- Task goal:
Transcribe the stretch of the visa advice forum post from "I wanted to" through "days at immigration).".

- Excerpted passage:
|---|

# Filipino Visa Advice - 1 Year Multi Entry + UK standard visitor visa advice



## light1111 (Jul 20, 2018)

Hello, this is my first ever post on a forum of this type. I have a history of travelling and I have a Filipino partner (LGBT relationship). I am a UK citizen.

I have a return ticket booked from October to February (6 months).

I wanted to avail of a multi entry 1 year visa. So apply at the consulate in London and get 1 year (I understand you must go for extensions every 59 days at immigration).

My first question is: if i were to ever extend a 59 day entry past 59 days and leave the Philippines, would the visa still be good for a new 59 day entry (and subsequent extensions within the year even after I have extended?)

Example Scenario(this won't happen on this particular trip but i need to check specifics):

1. Get 1 year visa
2. Enter Philippines for say 4 months, having extended as required.
3. Leave Philippines - would the visitor visa still be valid to the Philippines for a fresh 59 days + subsequent extensions? Or would I need a new visa even if I leave within the validity after having extended the stay.

---------------

That is my first clarification question on how the multi entry visas work. The next question I have is that I have a 6 month trip planned to the Philippines between October and February. 

We have decided on a whim that we want to both get a return ticket to the UK for 2 months for November - January for him to meet my family.


So i would go to the Philippines in October after getting the 1 year multi entry visa having already been in April of this year for 23 days, and leaving in November with him (provided he gets UK standard visitor visa). We would both leave on a return ticket back the Philippines in January, where i would then use the return half of my ticket in February that is already booked a month later to return back to the UK.


I have a few clarification questions regarding what we intend to do here, regarding UK standard visitor visa requirements. I have been financially supporting him for months (i run an online business and have done for ages with UK/US clients). And can show documentary proof of that and savings.


I have the following evidence prepared for his visa application:

1. Proof of financial support from me, savings, and how much his trip will cost complete with a budget spreadsheet of all costs of his trip and the savings set aside for this, from travel around the UK to meals as he will be staying at my UK address with me and my housemate.

2. Letters of support from family and friends showing he is coming to the UK to meet them, including their names and addresses.

3. Proof of his financial ties to the Philippines. These consist of: A signed apartment lease that is two years long and still well within two years, a signed internet contract with converge ICT with a two year lock in period, and proof that we recently paid around £800 GBP earlier this year to furnish his apartment and purchased air con units and furniture and other things for that apartment. We have all of the receipts for this.

4. Proof of my graduation ceremony occurring during his trip, which is one of his reasons for staying

5. Provisional return ticket showing us BOTH returning to the Philippines.

6. Photos proving relationship and messages.

7. Proof of my own (extensive) travel history. He has none.

|---|

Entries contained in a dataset
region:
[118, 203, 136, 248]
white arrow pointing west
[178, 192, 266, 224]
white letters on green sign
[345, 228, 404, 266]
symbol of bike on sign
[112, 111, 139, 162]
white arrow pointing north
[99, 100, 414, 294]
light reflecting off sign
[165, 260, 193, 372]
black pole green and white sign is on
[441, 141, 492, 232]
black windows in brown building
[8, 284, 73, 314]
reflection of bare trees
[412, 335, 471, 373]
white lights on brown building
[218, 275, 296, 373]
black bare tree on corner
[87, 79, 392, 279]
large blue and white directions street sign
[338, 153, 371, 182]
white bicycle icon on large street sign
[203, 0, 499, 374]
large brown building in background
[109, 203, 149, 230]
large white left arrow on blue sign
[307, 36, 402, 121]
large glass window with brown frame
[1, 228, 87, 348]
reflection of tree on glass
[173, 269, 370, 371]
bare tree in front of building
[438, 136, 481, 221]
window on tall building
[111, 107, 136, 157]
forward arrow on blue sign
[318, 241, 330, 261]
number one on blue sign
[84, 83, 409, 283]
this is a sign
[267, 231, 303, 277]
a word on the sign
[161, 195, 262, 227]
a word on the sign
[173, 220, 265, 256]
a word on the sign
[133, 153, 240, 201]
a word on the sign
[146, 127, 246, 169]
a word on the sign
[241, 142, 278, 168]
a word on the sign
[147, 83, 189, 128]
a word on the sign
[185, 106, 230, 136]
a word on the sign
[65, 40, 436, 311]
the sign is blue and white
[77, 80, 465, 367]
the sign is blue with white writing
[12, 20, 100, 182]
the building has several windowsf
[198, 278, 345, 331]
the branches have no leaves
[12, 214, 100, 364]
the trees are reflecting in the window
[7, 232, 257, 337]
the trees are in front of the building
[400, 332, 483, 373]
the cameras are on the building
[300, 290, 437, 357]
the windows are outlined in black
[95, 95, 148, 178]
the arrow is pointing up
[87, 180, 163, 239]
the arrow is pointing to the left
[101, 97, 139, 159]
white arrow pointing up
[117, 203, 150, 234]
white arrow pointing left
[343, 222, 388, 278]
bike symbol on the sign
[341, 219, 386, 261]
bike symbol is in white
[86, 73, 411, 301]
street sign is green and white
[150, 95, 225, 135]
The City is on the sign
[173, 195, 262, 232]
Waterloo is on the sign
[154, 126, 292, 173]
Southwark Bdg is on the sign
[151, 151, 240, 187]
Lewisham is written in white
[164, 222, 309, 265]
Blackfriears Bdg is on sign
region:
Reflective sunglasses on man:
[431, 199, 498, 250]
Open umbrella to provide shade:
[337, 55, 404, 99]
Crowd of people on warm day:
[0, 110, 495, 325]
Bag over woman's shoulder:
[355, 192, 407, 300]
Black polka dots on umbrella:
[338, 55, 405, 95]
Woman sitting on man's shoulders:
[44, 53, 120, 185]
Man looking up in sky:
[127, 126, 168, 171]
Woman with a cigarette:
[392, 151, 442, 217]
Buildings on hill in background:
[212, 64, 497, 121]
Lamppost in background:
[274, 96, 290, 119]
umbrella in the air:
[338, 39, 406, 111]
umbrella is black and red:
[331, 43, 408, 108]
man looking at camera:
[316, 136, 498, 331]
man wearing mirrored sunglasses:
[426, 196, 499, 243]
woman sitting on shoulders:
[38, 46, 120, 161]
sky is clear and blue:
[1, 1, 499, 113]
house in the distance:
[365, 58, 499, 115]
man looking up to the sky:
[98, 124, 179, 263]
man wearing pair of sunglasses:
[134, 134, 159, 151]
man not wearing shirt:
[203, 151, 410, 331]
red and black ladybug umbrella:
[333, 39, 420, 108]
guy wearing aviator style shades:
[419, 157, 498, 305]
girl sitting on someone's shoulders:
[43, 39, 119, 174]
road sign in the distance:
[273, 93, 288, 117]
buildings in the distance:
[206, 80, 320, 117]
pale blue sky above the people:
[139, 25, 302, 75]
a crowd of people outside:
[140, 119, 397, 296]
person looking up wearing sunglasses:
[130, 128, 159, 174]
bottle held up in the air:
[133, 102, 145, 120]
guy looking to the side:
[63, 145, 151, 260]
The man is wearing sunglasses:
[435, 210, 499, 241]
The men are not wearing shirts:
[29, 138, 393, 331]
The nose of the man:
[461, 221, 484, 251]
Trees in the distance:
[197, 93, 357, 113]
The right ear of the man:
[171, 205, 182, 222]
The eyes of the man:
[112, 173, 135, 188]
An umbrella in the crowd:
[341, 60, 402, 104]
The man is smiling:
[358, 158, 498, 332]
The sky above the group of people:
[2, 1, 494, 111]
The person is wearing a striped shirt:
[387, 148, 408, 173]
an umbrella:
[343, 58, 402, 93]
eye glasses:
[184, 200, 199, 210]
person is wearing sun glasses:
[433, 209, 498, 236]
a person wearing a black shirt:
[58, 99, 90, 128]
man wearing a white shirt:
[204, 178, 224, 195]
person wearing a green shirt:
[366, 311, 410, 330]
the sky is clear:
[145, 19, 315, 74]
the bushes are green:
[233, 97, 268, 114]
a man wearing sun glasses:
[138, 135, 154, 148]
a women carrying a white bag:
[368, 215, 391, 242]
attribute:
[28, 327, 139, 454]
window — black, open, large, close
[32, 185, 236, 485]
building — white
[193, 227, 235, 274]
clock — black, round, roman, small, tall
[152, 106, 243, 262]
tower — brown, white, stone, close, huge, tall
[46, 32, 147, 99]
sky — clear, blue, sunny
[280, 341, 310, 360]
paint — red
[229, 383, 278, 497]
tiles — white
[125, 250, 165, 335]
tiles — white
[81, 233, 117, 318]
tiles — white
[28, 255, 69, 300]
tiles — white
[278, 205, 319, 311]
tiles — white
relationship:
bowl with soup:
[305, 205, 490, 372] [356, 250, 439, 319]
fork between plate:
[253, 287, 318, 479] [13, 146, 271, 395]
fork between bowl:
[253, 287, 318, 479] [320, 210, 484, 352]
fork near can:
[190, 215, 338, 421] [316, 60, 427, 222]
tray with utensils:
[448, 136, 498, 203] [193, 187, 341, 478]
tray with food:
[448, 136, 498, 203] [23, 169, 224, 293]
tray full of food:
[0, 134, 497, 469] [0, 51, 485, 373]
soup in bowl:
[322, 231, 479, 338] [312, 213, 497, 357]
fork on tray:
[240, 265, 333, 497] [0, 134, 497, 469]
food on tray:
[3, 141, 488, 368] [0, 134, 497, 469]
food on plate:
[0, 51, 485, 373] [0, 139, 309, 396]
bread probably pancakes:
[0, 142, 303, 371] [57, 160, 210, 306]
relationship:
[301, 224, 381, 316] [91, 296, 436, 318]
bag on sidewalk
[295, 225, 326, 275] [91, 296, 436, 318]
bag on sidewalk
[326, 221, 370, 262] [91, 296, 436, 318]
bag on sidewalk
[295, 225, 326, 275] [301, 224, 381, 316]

|---|

- Exercise answer:
I wanted to avail of a multi entry 1 year visa. So apply at the consulate in London and get 1 year (I understand you must go for extensions every 59 days at immigration).